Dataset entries
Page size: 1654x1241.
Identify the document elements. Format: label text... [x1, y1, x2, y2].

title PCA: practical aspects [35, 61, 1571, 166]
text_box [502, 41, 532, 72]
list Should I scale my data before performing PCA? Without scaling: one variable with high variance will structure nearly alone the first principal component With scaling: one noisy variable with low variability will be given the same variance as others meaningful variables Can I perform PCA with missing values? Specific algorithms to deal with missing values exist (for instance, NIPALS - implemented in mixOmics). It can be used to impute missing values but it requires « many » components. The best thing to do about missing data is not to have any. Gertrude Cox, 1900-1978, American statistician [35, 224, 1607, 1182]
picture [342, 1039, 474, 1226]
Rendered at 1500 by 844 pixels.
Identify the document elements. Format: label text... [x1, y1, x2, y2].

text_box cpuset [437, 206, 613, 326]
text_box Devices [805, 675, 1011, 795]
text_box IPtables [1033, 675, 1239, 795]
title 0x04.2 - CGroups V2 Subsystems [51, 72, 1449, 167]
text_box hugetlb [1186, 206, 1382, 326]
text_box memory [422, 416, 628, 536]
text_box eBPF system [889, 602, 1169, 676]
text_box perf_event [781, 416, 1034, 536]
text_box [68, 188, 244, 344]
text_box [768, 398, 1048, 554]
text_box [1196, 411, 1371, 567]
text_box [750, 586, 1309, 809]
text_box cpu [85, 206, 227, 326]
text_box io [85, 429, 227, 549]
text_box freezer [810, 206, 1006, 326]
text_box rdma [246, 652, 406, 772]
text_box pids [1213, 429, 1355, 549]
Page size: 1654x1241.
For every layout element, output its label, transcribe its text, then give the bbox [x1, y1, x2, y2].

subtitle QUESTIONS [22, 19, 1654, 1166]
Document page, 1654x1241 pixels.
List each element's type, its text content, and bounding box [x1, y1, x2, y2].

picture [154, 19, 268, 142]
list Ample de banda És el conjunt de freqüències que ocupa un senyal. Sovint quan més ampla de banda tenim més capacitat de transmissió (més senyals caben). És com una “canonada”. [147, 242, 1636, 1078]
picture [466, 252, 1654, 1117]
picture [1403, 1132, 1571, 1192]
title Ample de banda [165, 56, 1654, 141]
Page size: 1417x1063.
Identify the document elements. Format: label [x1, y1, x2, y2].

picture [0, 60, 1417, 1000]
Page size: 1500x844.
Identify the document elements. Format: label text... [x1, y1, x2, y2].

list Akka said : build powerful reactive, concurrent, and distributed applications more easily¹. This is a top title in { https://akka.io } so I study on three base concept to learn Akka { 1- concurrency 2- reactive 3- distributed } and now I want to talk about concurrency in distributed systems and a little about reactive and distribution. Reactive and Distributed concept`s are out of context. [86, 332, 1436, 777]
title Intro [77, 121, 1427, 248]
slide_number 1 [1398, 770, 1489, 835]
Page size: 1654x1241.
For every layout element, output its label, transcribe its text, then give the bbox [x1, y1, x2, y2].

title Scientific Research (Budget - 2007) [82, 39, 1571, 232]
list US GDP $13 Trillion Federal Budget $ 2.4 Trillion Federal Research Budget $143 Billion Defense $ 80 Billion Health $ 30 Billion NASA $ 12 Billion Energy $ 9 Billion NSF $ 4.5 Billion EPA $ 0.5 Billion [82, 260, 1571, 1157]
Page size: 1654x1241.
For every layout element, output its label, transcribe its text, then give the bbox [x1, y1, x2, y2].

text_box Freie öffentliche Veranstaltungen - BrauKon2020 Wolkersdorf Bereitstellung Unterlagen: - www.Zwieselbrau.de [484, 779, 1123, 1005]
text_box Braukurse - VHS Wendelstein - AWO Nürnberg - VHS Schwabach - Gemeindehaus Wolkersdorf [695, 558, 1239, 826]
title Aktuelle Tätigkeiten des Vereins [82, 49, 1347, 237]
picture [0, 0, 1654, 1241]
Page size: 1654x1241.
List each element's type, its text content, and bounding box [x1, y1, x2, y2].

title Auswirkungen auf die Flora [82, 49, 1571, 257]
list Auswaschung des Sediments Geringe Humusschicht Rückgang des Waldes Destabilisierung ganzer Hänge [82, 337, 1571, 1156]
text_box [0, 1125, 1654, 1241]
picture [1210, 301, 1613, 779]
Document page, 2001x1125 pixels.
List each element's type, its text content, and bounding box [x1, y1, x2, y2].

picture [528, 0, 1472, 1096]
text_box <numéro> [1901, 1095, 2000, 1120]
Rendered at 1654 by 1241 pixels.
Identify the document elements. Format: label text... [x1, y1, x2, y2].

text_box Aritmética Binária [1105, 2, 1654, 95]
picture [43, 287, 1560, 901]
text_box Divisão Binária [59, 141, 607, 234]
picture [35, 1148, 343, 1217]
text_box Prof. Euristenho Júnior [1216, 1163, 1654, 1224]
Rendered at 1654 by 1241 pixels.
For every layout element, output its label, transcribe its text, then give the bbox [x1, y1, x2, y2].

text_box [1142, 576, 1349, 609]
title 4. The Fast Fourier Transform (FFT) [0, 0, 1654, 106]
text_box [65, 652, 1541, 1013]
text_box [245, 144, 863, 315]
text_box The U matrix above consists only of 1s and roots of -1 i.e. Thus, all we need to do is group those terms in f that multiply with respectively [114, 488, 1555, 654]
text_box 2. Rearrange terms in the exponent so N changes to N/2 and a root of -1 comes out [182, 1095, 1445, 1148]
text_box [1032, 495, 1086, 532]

** Exercise instructions **
Copy out the lines of the material from the line containing "Page size: 1500x844." through the line containing "slide_number 1 [1398, 770, 1489, 835]", inclusive, without changing them.

** Response for this exercise **
Page size: 1500x844.
Identify the document elements. Format: label text... [x1, y1, x2, y2].

list Akka said : build powerful reactive, concurrent, and distributed applications more easily¹. This is a top title in { https://akka.io } so I study on three base concept to learn Akka { 1- concurrency 2- reactive 3- distributed } and now I want to talk about concurrency in distributed systems and a little about reactive and distribution. Reactive and Distributed concept`s are out of context. [86, 332, 1436, 777]
title Intro [77, 121, 1427, 248]
slide_number 1 [1398, 770, 1489, 835]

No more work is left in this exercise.